--- start Provided records ---

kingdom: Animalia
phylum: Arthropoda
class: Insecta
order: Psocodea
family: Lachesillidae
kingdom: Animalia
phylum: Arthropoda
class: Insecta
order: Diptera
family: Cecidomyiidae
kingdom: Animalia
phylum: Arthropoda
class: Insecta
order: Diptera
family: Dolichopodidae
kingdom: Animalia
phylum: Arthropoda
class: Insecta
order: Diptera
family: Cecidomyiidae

--- end Provided records ---
--- start Provided records ---

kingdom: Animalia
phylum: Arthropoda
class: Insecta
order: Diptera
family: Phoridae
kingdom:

--- end Provided records ---

(Objective)
Locate every line in the records above that contains the string "family" and copy each of those lines. The match is case-sensitive.

(Solution for this task)
family: Lachesillidae
family: Cecidomyiidae
family: Dolichopodidae
family: Cecidomyiidae
family: Phoridae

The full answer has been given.